How a chance meeting at a cash point sent me to Outer Mongolia

Like Timbuktu, Outer Mongolia in our minds stands for “the Middle of Nowhere” - coolbiere
Like Timbuktu, Outer Mongolia in our minds stands for “the Middle of Nowhere” - coolbiere

The young lady at the cashpoint was, I sensed, having a bad day. Again, she bitterly thrust her card into the machine – and again it was rejected. “Try just one more time?” I said, smiling encouragingly from the back of the queue. 

“Hmm. You think so? Can’t afford to lose my card…” For a moment, she surveyed her precious bit of plastic, waving it under the grey, unfriendly skies – this was outside Tesco, the Shepherd’s Bush Road branch. Then she shoved in her card. 

We all watched. And at last the ATM issued a triumphant grinding noise. The card was gone, possibly forever. 

“Thanks,” the woman said, and removed her spectacles to lay a pair of hate-filled eyes on me. She stomped off. “Might as well be in Outer Mongolia,” she muttered.

But the unhappy incident had set me thinking. What was this territory that we call “Outer Mongolia”, a chunk of land-bound Asia that somehow served to symbolise somewhere far away? Like Timbuktu, the place in our minds stood for “the Middle of Nowhere”. 

A warm welcome is guaranteed. Expect tea, fermented mare’s milk - and vodka - Credit: GETTY
A warm welcome is guaranteed. Expect tea, fermented mare’s milk - and vodka Credit: GETTY

A year or two later, I went there. I was eager to find out more. The size of Western Europe, yet with only 2.5 million inhabitants, Outer Mongolia did indeed promise to be remote. “Not just ‘remote’,” a diplomat corrected me on the plane, waving his wine glass with an authoritative air. “Mongolia is in fact the a--- end of nowhere.” He took another swig.

“Well, this is the back of beyond all right,” I said to myself with satisfaction two months on, plodding into the blue with a string of horses and camels. Mile upon mile I progressed towards nothing very much, along with Kermit, a horseman usually asleep in the saddle but whose bags emitted the lively “click clink” sound of numerous vodka bottles. 

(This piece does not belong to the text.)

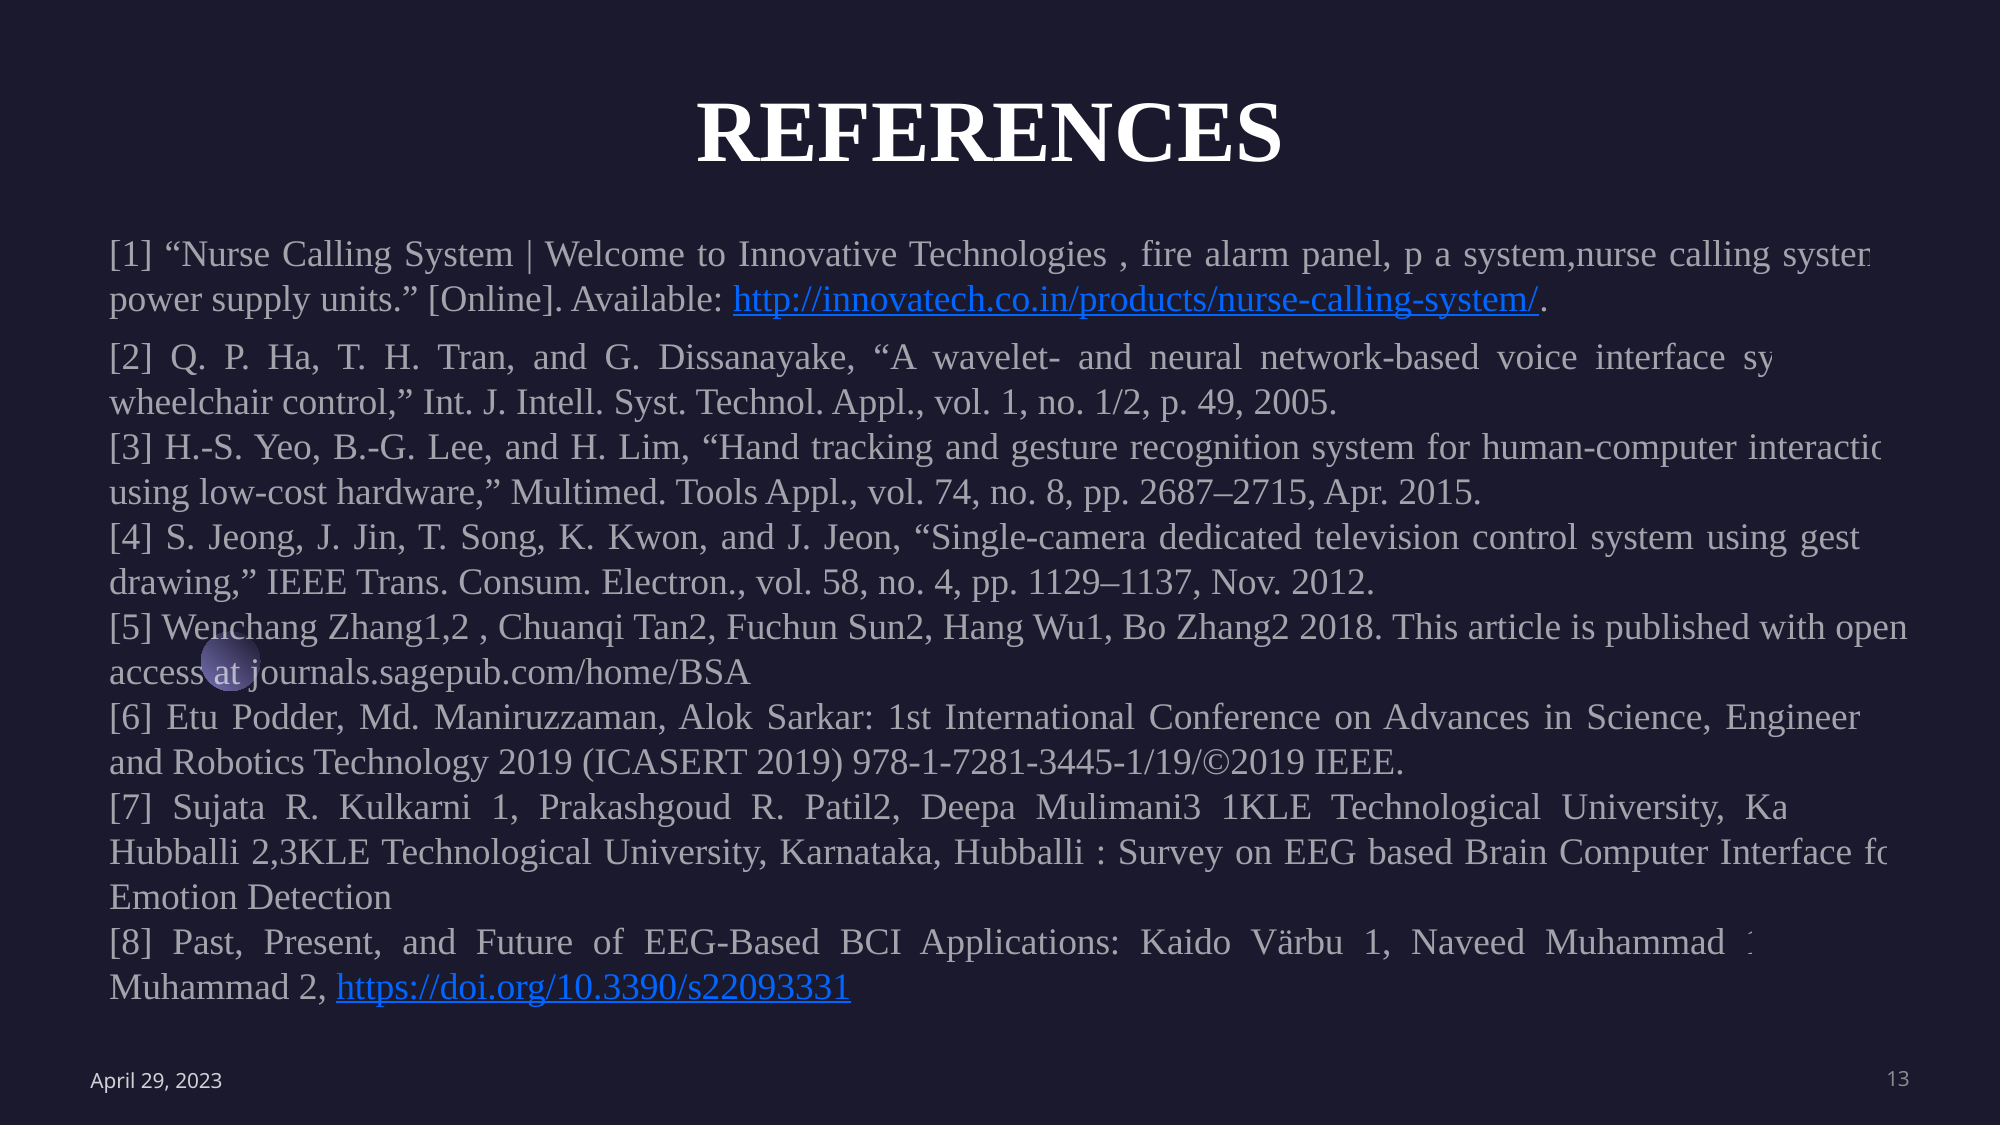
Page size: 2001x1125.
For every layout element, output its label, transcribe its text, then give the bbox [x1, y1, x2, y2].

title REFERENCES [696, 85, 1836, 229]
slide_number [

Onward we rode, receiving hospitality from nomads along the way. Tea was offered – and then airag, the fermented mare’s milk. Followed by a more lethal distilled version and next a generous contribution from Kermit’s vodka stash. In each ger – or felt tent – we would again toast the national hero, Genghis Khan. After all, 700 years ago he had succeeded in uniting the vast country – though admittedly he also reduced to rubble the entire civilised world.

Simply passing on by these kindly folk, I soon discovered, was not an option. First the tea – liberally dosed with salt and yak butter – and then the dreaded airag. But before lurching off again I noted in my little book the name of the family and soon discovered that each knew their neighbour, be they two days’ away or just a short canter over the next hill. 

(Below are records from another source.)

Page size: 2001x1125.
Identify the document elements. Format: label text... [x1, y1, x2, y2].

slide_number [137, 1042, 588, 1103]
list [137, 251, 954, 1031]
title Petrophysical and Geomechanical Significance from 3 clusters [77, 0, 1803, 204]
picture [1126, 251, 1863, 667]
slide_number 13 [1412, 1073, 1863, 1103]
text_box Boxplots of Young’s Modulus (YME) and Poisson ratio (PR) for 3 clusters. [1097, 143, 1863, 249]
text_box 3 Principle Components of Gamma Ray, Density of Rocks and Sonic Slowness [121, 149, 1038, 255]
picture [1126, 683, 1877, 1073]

The places in between might be formidable – and we hadn’t even got to the Gobi yet – but the dry rolling plains seemed to me less and less inhospitable. Somewhere up ahead, a welcome always awaited. 

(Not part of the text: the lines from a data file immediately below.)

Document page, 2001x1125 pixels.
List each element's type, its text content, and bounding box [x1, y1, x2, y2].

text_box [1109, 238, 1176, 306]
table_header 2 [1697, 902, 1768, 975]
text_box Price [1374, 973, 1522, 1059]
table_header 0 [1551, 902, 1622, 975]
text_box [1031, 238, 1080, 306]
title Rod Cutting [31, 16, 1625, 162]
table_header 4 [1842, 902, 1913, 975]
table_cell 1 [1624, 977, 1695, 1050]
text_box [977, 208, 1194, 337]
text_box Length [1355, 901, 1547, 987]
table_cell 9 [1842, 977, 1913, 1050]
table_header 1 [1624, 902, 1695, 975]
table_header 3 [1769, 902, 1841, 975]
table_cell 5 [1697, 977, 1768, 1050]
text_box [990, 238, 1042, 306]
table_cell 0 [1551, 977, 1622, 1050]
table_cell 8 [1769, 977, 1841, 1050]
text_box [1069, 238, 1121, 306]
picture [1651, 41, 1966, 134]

And here’s the thing. The Mongolians and their beloved sheep might live in a void – the very word “gobi” means empty – but they saw their fenceless world as occupied. True, their tent homes were spread far and wide, but together they operated a sort of social security network. Each day we were invited in, our beasts of burden were watered – so were we – and onward we strode again to nowhere, and always to the accompaniment of skylarks.

National hero - though admittedly he also reduced to rubble the entire civilised world - Credit: GETTY
National hero - though admittedly he also reduced to rubble the entire civilised world Credit: GETTY

“Ganbaatar lives over there,” our hosts would say, as we tottered off. “Nice enough. Mind you, doesn’t know how to tie up his camels properly.”

The Mongolians populated their landscape with invisible strands – of neighbourliness, of friendship, of petty jealousy, of humanity. And by the end of my 3,000-mile (4,830km) journey my little red book contained an unbroken chain of Mongolian names stretching from Hovsgol, the Siberian region of the far north, west to the Altai Mountains, and on across the Gobi sands.

Tie up your camels properly - Credit: GETTY
Tie up your camels properly Credit: GETTY

The locals didn’t think of themselves as living in the sticks. They saw themselves at the centre of things. They had much in common with their medieval hero. Before very long the Mongol hordes had swept from the interior of Asia to the very brink of the Western world. And, I’m afraid to say, they decided little of interest lay beyond the Danube. 

It must have been a terrible disappointment, after the Islamic Empire – the riches of Samarkand, Bukhara and the glorious Silk Road. Europe, as it turned out, was the back of beyond.